THREE DAYS OF DARKNESS
For three endless days that were as long as years, night covered the land of Rohan. The dark was so thick it could almost be felt. The villagers could do no work, for they had no light to see by. The people were isolated in their homes, for only the boldest dared venture forth to ask a neighbor for any food or supplies they needed. Then they would creep out of their houses, heavily cloaked, clutching a candle in a trembling hand and gripping the clammy hilt of a sword in the other.
Everyone wondered what was going on in the East. Many whispered that Mordor must have conquered and wondered what doom was close at hand.
Miriel and Rolande huddled together in the darkness, their faces pale and drawn. They spoke little and ate almost nothing; Miriel would not have eaten anything except for Rolande constantly forcing small meals on her although he could hardly bring himself to pick at a little stew. They paced the floor in the weak light humbly offered by a weary yellow candle. They gave away all they could spare to anyone who showed up at their door, and offered brave but empty words of encouragement.
Miriel slept very little. Rolande ordered her to try and rest while he kept watch, but Miriel would wake with a sudden start out of some evil dream and spend the night sitting wrapped in her cloak and trembling by the eastern window.
Silent prayers barely escaped her lips. Days and nights melted together. Miriel lost all track of time. Her heart forgot that daylight had ever existed. The darkness seemed to blot out hope, clutching at the throats of Men and stealing their breath away.
Suddenly a shaft of light pierced the endless twilight. Miriel leapt to her feet and wrenched open the door. The sun shore aside the thick black clouds, and brilliant orange and golden rays streamed down upon the land.
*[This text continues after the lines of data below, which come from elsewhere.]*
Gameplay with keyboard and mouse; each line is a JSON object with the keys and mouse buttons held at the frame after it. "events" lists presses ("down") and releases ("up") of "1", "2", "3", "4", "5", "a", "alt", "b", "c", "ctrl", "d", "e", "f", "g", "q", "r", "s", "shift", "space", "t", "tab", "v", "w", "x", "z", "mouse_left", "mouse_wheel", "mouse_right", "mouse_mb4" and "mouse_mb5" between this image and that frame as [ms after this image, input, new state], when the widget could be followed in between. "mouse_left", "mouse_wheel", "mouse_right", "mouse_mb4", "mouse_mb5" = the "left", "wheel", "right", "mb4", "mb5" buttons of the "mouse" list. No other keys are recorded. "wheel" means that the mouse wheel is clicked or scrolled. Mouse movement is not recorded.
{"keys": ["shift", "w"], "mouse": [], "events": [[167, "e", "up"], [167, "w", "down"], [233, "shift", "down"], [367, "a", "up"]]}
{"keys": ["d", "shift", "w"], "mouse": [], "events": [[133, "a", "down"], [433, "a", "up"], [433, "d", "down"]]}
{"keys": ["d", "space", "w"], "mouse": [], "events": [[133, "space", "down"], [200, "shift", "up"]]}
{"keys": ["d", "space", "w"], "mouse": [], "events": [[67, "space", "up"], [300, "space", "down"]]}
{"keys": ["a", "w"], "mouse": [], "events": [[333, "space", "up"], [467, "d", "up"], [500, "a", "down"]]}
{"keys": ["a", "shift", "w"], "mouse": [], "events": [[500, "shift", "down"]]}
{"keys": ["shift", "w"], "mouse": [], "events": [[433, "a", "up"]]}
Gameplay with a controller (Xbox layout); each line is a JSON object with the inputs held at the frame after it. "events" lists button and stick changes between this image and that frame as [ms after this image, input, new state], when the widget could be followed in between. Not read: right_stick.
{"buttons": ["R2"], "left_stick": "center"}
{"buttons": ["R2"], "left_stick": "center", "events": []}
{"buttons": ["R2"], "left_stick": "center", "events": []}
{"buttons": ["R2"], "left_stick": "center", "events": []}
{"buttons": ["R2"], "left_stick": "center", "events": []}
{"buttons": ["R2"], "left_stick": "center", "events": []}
People were slowly coming out into the daylight, shading their eyes and giving exclamations of wonder and cautious delight, as if they had never before beheld the dawn.
In a single bound Miriel was off the threshold and running up the path. Rolande dashed to the doorway.
“Miriel!” he shouted, but Miriel did not heed him. She raced ever upward, her gray cloak fluttering and snapping behind her, and Rolande followed in her wake, trying to catch up.
At last Miriel reached the hilltop and looked out, and nearly lost her balance as the ground shook violently from the force of another earthquake. Miriel gasped as she stared toward Mordor.
Lightning split the skies that were red with fire and black with smoke. Thunder rolled across the plains. Explosions shattered the horizon with blazing yellow light. Miriel’s eyes went wide with horror as she watched.
“Something terrible is happening!” Miriel cried above the tumult as Rolande came up puffing.
“Yes, but what?” panted Rolande, seeing the terrible spectacle for himself.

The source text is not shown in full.